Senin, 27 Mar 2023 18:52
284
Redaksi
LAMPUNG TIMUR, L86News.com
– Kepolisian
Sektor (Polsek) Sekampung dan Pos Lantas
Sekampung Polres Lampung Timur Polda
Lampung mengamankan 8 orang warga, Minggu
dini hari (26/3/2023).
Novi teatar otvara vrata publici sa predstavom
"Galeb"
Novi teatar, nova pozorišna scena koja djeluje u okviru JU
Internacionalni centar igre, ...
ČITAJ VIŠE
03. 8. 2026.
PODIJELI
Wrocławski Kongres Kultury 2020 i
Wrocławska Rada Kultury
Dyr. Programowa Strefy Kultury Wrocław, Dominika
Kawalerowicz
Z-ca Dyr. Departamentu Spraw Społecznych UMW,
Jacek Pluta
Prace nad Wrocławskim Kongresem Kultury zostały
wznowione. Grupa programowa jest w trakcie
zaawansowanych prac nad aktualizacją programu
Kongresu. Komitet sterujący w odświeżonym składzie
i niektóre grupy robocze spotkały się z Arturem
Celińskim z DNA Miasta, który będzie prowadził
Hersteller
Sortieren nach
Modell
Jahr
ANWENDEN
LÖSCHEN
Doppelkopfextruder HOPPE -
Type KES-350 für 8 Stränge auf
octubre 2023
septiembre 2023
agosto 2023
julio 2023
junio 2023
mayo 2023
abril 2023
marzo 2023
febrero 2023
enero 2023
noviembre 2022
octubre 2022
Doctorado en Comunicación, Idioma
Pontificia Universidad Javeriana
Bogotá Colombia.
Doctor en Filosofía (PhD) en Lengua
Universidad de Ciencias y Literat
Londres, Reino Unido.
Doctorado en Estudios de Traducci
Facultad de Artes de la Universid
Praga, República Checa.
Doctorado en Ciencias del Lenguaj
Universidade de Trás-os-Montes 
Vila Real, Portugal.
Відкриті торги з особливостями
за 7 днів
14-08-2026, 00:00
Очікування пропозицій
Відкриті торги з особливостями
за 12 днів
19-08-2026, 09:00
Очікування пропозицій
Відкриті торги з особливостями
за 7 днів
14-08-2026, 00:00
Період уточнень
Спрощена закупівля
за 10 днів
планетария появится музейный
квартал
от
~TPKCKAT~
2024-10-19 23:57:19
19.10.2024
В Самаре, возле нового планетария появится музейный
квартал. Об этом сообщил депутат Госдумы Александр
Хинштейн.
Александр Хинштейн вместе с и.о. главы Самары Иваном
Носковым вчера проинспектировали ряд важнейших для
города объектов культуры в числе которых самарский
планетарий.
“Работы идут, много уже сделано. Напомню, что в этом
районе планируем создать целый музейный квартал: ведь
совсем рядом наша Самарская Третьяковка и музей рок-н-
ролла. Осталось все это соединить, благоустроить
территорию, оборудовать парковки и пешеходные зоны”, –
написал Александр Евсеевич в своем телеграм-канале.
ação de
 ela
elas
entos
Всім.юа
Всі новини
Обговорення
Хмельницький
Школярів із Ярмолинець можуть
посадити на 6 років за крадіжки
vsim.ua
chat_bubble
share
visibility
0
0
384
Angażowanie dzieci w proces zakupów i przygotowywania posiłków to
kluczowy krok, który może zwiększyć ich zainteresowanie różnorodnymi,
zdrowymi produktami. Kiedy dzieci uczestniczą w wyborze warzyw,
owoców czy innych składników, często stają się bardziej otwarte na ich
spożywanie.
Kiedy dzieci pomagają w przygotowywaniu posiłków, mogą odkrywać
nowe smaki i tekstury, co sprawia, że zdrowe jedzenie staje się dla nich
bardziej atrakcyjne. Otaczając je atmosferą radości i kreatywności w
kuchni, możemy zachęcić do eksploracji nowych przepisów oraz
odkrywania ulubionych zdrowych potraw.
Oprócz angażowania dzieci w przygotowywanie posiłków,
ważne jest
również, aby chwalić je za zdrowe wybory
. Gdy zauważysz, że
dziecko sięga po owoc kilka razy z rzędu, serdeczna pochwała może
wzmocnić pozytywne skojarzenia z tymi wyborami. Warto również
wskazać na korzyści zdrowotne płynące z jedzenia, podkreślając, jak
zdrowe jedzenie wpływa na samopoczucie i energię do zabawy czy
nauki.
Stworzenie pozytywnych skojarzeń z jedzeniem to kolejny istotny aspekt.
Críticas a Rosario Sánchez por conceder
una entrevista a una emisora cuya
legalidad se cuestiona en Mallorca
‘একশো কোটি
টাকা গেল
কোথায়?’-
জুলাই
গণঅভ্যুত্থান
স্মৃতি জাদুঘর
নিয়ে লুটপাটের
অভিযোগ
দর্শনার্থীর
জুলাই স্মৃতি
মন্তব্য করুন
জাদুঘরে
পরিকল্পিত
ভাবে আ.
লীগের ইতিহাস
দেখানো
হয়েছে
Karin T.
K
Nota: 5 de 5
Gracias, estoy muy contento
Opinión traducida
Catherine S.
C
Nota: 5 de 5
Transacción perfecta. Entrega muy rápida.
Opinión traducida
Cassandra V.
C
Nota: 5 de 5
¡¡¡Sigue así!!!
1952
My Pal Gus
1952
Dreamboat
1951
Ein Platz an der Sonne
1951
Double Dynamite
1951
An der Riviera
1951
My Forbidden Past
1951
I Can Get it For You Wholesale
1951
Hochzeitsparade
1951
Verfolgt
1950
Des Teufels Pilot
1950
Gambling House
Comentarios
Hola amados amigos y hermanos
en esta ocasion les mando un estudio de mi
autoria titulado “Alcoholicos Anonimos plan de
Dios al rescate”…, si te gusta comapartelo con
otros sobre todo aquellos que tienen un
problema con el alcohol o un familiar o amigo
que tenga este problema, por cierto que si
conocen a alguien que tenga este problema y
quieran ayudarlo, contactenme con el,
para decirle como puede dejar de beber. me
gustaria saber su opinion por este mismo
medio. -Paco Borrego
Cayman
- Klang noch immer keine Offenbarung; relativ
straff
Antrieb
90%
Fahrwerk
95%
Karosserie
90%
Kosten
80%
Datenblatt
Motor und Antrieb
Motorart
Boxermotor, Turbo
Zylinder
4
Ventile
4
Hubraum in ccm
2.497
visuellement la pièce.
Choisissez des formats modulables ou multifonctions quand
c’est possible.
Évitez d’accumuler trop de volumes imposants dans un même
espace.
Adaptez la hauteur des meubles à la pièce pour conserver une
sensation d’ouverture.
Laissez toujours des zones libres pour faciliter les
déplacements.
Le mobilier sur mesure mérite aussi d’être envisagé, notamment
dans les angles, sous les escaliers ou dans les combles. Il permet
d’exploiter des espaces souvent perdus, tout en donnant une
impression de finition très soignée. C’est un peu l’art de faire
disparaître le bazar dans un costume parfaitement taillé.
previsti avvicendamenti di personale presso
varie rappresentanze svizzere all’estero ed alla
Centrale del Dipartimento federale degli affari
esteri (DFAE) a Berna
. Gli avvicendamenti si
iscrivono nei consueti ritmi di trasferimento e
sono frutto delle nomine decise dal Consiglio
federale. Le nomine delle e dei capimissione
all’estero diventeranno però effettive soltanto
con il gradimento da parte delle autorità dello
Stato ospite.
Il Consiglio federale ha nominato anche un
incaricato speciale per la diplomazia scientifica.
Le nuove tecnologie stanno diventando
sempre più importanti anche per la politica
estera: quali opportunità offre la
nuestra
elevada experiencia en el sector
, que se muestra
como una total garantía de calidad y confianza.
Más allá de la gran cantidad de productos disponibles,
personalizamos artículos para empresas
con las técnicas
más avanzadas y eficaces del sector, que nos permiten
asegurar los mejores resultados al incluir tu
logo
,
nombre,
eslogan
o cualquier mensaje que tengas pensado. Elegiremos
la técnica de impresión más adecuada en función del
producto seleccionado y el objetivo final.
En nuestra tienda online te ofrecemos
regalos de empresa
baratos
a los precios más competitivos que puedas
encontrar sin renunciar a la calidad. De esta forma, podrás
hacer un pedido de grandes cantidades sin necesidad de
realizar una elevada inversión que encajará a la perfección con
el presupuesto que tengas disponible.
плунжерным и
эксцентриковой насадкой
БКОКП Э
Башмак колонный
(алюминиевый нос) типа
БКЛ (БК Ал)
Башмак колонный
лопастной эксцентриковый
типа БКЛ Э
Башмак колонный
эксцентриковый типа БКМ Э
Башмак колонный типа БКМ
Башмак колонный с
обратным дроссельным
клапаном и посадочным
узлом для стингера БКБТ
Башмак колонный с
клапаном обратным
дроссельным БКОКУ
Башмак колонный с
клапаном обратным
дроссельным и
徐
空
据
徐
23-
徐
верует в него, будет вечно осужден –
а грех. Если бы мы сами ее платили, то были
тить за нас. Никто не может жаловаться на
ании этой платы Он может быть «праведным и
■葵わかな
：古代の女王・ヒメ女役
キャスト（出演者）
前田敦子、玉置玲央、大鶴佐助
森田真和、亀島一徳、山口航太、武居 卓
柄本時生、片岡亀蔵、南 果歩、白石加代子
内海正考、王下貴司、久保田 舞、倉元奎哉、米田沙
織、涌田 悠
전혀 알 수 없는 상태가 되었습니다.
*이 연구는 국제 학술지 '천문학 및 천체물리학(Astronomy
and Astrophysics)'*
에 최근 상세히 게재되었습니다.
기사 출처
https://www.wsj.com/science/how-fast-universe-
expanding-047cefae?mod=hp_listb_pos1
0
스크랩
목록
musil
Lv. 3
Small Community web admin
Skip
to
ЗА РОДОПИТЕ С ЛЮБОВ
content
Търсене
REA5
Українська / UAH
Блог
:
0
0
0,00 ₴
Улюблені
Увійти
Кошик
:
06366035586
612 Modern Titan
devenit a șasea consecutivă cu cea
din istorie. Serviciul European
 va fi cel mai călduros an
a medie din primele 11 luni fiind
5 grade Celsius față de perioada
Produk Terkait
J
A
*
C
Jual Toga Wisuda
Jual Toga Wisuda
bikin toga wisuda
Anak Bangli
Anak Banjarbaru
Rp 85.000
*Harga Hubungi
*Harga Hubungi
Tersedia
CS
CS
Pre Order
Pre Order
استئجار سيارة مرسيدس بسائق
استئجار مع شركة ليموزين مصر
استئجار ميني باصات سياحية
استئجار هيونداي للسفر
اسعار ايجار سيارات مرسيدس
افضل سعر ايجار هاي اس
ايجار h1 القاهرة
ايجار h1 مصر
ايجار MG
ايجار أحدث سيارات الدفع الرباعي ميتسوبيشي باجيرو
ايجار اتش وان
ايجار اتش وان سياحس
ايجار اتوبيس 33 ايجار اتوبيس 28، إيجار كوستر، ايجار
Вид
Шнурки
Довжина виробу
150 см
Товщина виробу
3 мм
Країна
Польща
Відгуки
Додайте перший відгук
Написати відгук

·····

Tally the lines of the listing that contain "Kultury" and give the tally alone.

4